Mars is junked the hell up. What is with men wanting to keep everything and anything from the past 50 years?? We near-about had WWIII at my house last night. We were attempting to clean up our outside room. This is funny, because every morning around 7 a.m., dad starts mumbling about how we need to clean our house. Every time we go to clean, however, dad throws a fit about us moving things to where he can’t find it, or getting rid of things that “we need.”
The argument began with me and mom asking my dad to move his toolbox out of the bathroom (we didn’t even mention the dog supplies and pool equipment that was in there). I should probably mention that we haven’t been able to use this bathroom in about a year…because of the junk. Our simple question spun dad off in a tizzy. He started mumbling stuff like “Why does it always have to be MY stuff that’s gotta be moved?” and “Why can’t you move some of YOUR stuff?” and the best one was (however irrational) “Why don’t we just leave the door unlocked? Because if burglars ever came to our house, they would have the tools to break in right there.” I kept my mouth shut…I SO wanted to say “Hell, if they got past our gate, they probably had their OWN dang tools.” Anyways, he never moved it. I had to pick it up myself and move it outside.

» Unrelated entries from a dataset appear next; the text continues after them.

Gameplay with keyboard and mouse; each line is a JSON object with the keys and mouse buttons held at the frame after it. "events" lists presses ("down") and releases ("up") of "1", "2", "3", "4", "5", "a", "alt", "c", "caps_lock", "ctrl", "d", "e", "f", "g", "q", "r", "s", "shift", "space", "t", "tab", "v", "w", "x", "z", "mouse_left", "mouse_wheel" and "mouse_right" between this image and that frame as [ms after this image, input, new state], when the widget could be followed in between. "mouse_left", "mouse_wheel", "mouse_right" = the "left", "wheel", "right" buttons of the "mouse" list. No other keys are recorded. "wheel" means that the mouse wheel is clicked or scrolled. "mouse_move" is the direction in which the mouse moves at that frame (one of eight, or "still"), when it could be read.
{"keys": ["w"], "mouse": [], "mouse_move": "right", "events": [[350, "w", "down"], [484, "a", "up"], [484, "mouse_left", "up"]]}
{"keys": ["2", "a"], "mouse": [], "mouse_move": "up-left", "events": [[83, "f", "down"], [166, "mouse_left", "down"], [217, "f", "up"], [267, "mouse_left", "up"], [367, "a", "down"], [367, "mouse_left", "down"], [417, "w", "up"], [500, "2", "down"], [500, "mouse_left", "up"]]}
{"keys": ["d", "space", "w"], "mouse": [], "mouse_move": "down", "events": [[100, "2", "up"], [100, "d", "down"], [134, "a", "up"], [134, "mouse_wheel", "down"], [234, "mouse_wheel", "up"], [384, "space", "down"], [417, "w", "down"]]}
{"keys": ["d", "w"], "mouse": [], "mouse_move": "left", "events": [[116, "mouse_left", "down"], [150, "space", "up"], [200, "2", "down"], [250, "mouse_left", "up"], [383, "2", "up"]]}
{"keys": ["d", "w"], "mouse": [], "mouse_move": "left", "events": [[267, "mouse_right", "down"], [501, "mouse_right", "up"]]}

He did, however, go out and start looking (and digging) in our “trash pile” to see if we were throwing out anything good. He happened across the pool/lounge chair that my sister had gotten last year. (She had forgotten to take the tag off of it, even though she had used it all last year). This spun him off into the rant about being wasteful, and throwing away stuff that was still new and good. He yelled across at my sister, as she was riding her horse, and asked if it was really broken. She yelled back and said that the last time she used it, she had had to prop the head up with a cement block because it was broken (At this point, I was torn between laughing hysterically and shaking my head in shame…because Lord, we were startin’ to sound like a bunch of poor white trash). Then, after seeing that he was going nowhere with the broken lounge chair argument, he went around picking stuff up out of our yard (towels that had just fallen off the line, rugs that were out there to be beaten, chairs that we take to all Rheba’s horse events) asking if it too needed to be “hauled off to the dump.” I might mention here that I DO believe that I get my flair for drama from the Sheffield’s side. I will say that I was a bit concerned that after I stepped out of the room, that he would toss my computer or cell phone into that trash pile….seeing as how we needed to get rid of some of our stuff, too.
After ignoring his rants for a good solid 30 minutes, he finally huffed off to start mowing. After he had walked out, my mama (I love her) says “You might not get the chance to send him to the home, I might just beat you to it.” In telling this to my friend Sam tonight, she responded by saying that the CNA’s at the nursing home would HAVE to get a raise to deal with ol’ Cornbread.
Yeah, I’m not sure what it is about men being pack rats….but most of the ones that I know are just that. They couldn’t part with anything to save their lives. I just know that in my house, we have to wait until my dad is out of the house before we can start throwing his stuff away. –We just recently got rid of some of his 30”-waist pants…as well as his old biking shorts (rolling my eyes)…and he still about had a fit.
Yep, my bet is that if men are from Mars…Mars is packed with old, ratty t-shirts, “yard work-only tennis shoes,” pants that have been too tight for ages, leisure suits, 8-Track tapes, Jerry Clower and Tammy Wynette Cassettes, viking helmets and high-rise socks.